Frontier Models Leak Through Distillation — The Real Moat for a Company Built on an API

Anthropic named Alibaba: from April 22 to June 5, it says, ~25,000 fake accounts ran 28.8 million exchanges with Claude to harvest its capabilities. If a frontier model can be distilled and chased down by collecting enough outputs, what exactly is the moat for a founder who built on an API?

What happened

Anthropic alleges that Alibaba and its AI lab Qwen ran the largest “distillation attack” the company has seen against Claude. The campaign spanned April 22 to June 5, 2026, using roughly 25,000 fraudulent accounts to generate more than 28.8 million exchanges with Claude. The target was the most valuable capabilities — software engineering and agentic reasoning, the cornerstones of Anthropic’s latest Mythos Preview model. Distillation means collecting a strong model’s outputs and training a weaker one on them: outside actors repeatedly prompt an advanced model, scrape its reasoning patterns and response structure, then train their own model on those responses — bypassing the enormous R&D and compute cost of building a model from scratch. Anthropic says this dwarfs prior cases it flagged: DeepSeek around 150,000 exchanges, Moonshot AI over 3.4 million, MiniMax more than 13 million. Alibaba had not commented as of reporting. Washington is moving too: senators are drafting an amendment to defense legislation that would sanction Chinese firms that improperly access U.S. AI outputs.
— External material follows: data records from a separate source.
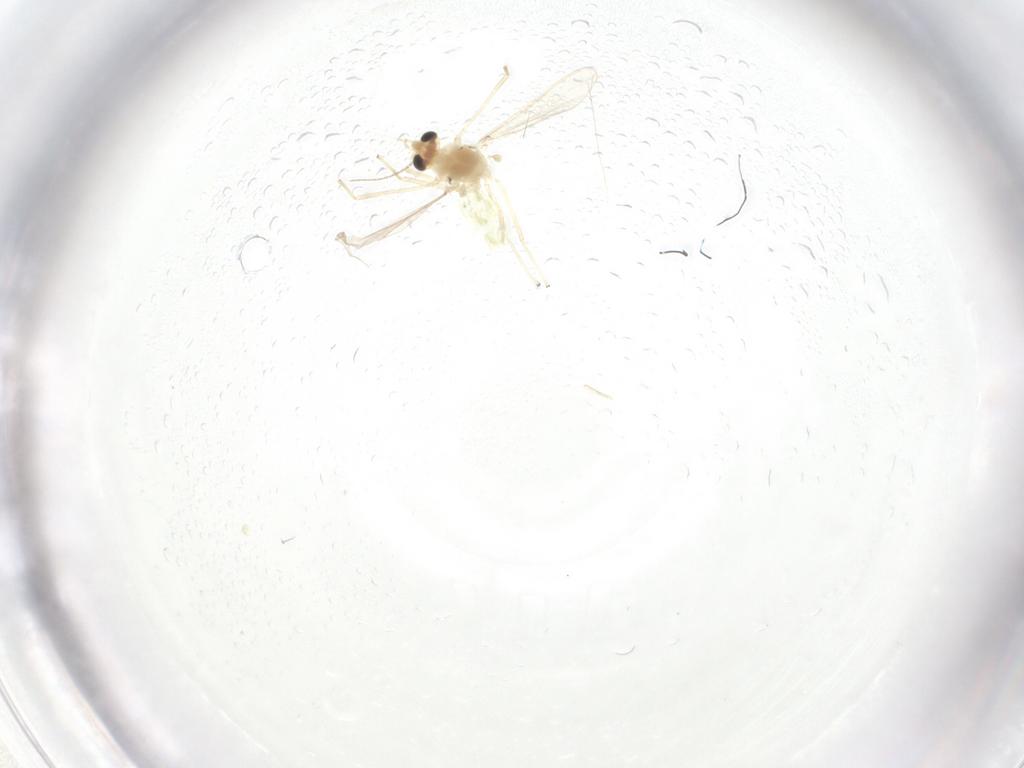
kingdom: Animalia
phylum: Arthropoda
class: Insecta
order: Diptera
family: Chironomidae
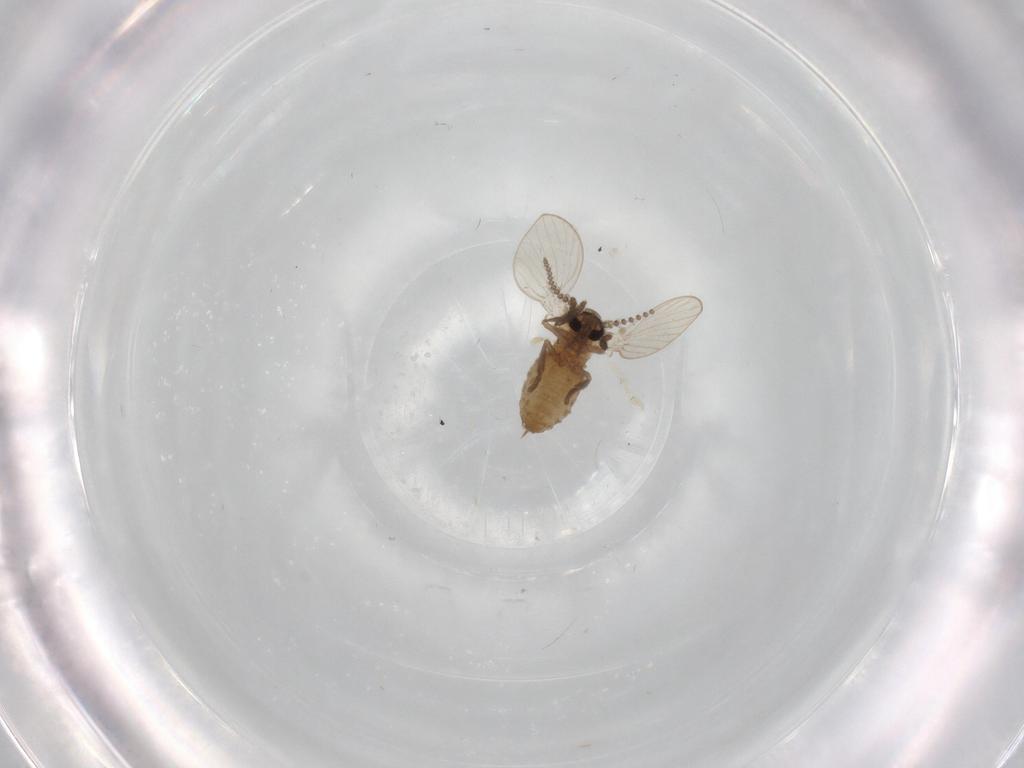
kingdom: Animalia
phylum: Arthropoda
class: Insecta
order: Diptera
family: Psychodidae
What it means for founders

This isn’t a fight between two giants — it’s a question about what an AI moat actually is. On one side is a company that builds frontier models. It burns hundreds of millions to forge top capabilities, but those capabilities flow out as outputs through the API, and outputs, collected in volume, can be cloned via distillation. If Anthropic’s claim holds, model capability sits behind a thin wall of terms of service and account bans — locked by contract, not by technology. On the other side is a founder who built a product on that API. Here the uncomfortable truth splits open. If capability leaks this easily, no one monopolizes model access for long. The best model is a temporary edge, not a permanent moat. In a world where a fast follower distills its way to within months of you, “we use the smartest model” is not a defense line. So the real moat sits outside the model: proprietary data, integrations buried deep in the workflow, switching costs, distribution and brand, regulatory trust — the things distillation can’t copy. There’s a second risk for API consumers, too. As vendors tighten terms and surveil usage patterns to stop distillation, even honest heavy users can get caught in the net — abnormal call patterns, bulk synthetic-data generation, training on outputs. You need to know in advance where your legitimate usage crosses a terms-of-service line.

What you can do now

First, decouple your moat from the model. If your deck lists “we use the best model” as a differentiator, rewrite it. Models are rented, and what you rent your competitor rents too. Second, invest in assets that don’t replicate — unique data, workflow integration, switching costs, distribution. What distillation can’t scrape lives there. Third, actually read the terms of the model you use, especially whether training other models on outputs or bulk-generating synthetic data is allowed. Tripping that line unknowingly and getting your account cut is an outage. Fourth, if your product is the one being distilled — you expose a fine-tuned model or proprietary prompt assets through an API — put rate limits, output watermarking, and anomaly detection up as your defense line. Any company that ships capability as outputs is a potential distillation target.